Segundo Sevani Matos, presidente da entidade que promove o estudo, esse avanço envolve a atuação conjunta entre editoras, livrarias, autores, influenciadores, políticas públicas e iniciativas de incentivo à leitura, além da expansão do mercado editorial brasileiro.
A internet é um dos fatores principais para essa adesão, pois a literatura virou uma tendência entre os jovens, que transformam as redes sociais em fóruns comunitários para divulgações de títulos e promoções, trocas de relatos e reclamações. Gradualmente surgiram os influenciadores digitais, que utilizam sua visibilidade para orientar e manter contato com outros leitores, normalmente seguindo nichos literários em seus portais.

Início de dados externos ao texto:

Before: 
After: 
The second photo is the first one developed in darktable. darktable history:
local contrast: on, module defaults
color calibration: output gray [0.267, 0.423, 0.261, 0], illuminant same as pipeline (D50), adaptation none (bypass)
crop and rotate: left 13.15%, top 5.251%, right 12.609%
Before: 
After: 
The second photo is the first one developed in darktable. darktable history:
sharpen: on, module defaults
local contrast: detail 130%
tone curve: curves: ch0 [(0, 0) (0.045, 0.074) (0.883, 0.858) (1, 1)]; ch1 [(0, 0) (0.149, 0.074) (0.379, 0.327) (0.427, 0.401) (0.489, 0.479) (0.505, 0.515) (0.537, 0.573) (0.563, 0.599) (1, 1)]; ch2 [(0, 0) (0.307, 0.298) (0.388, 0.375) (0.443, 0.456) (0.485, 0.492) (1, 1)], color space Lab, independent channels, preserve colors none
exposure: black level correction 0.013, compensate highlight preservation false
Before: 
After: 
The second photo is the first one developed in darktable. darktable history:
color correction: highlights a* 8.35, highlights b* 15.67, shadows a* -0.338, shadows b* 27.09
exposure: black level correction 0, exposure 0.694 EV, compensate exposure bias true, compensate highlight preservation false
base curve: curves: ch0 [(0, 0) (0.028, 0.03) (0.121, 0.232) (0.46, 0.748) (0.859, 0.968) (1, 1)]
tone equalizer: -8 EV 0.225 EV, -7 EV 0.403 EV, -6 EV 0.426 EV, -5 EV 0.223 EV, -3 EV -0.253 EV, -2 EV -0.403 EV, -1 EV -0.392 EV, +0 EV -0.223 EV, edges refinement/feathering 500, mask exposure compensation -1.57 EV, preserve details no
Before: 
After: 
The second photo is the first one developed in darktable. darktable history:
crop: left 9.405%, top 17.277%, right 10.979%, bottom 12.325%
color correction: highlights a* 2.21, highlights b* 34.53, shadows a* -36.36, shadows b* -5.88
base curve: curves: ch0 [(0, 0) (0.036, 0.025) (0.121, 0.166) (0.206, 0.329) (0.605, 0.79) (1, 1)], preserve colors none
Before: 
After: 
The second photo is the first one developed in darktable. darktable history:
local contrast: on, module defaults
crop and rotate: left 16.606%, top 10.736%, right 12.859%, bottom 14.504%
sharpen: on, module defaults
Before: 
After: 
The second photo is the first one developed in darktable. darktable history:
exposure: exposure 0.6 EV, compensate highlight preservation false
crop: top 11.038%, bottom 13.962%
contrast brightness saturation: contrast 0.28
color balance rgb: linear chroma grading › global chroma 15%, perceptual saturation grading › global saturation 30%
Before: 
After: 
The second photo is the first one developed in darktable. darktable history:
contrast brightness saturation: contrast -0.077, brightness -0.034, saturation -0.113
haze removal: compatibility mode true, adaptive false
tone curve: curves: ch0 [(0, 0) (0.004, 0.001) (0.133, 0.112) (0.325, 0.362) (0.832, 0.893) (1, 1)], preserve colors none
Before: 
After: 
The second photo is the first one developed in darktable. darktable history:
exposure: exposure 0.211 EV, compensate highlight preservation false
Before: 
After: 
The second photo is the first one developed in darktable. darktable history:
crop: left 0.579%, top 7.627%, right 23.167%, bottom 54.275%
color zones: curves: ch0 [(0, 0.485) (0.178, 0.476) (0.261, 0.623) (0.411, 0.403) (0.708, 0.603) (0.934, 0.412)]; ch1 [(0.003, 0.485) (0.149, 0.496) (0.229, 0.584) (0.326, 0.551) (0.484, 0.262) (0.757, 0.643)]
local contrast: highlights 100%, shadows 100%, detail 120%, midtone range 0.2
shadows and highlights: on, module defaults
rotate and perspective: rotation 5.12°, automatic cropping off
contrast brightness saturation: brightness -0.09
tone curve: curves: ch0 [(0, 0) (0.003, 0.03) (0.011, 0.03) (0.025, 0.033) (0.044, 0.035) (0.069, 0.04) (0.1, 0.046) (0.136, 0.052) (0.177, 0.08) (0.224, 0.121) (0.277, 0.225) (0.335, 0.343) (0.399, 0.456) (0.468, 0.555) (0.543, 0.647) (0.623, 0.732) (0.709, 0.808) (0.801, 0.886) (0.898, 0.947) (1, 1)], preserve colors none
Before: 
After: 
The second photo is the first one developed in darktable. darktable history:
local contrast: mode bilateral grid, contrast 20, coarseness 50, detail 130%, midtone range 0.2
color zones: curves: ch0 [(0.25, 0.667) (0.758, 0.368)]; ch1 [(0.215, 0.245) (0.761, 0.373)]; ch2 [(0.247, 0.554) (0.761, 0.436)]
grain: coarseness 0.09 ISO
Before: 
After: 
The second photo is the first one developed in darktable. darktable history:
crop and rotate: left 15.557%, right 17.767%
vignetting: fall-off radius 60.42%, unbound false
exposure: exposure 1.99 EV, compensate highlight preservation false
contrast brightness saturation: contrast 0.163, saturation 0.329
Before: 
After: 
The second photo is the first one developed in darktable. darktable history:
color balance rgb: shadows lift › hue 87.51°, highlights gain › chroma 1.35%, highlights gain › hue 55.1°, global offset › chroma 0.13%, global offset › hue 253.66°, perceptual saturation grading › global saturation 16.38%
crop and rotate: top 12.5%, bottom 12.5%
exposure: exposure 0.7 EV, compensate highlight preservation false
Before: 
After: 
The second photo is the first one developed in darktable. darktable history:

Esse movimento independe da atuação direta do mercado. Livrarias, editoras e autores usam as tecnologias na adequação de demandas de consumo, adaptando títulos para os formatos digitais e criando as próprias comunidades de fãs. Dessa forma, interagem diretamente com o público geral e influenciadores, que recebem patrocínio para promoverem as obras que seguem o padrão do submercado que fazem parte.
Fora desses canais voltados para compra e venda, as iniciativas públicas de incentivo à leitura também precisaram se adaptar à realidade do consumidor brasileiro. A plataforma MEC Livros, recém-lançada pelo Governo Federal, recebe leitores de diferentes gêneros e se torna cada vez mais popular pela versatilidade que oferece.
A inclusão de diferentes perfis também é presente em fóruns voltados para esse público, como a Fundação Cultural do Pará, que comumente propaga títulos que compõem o acervo de suas bibliotecas públicas em postagens na internet.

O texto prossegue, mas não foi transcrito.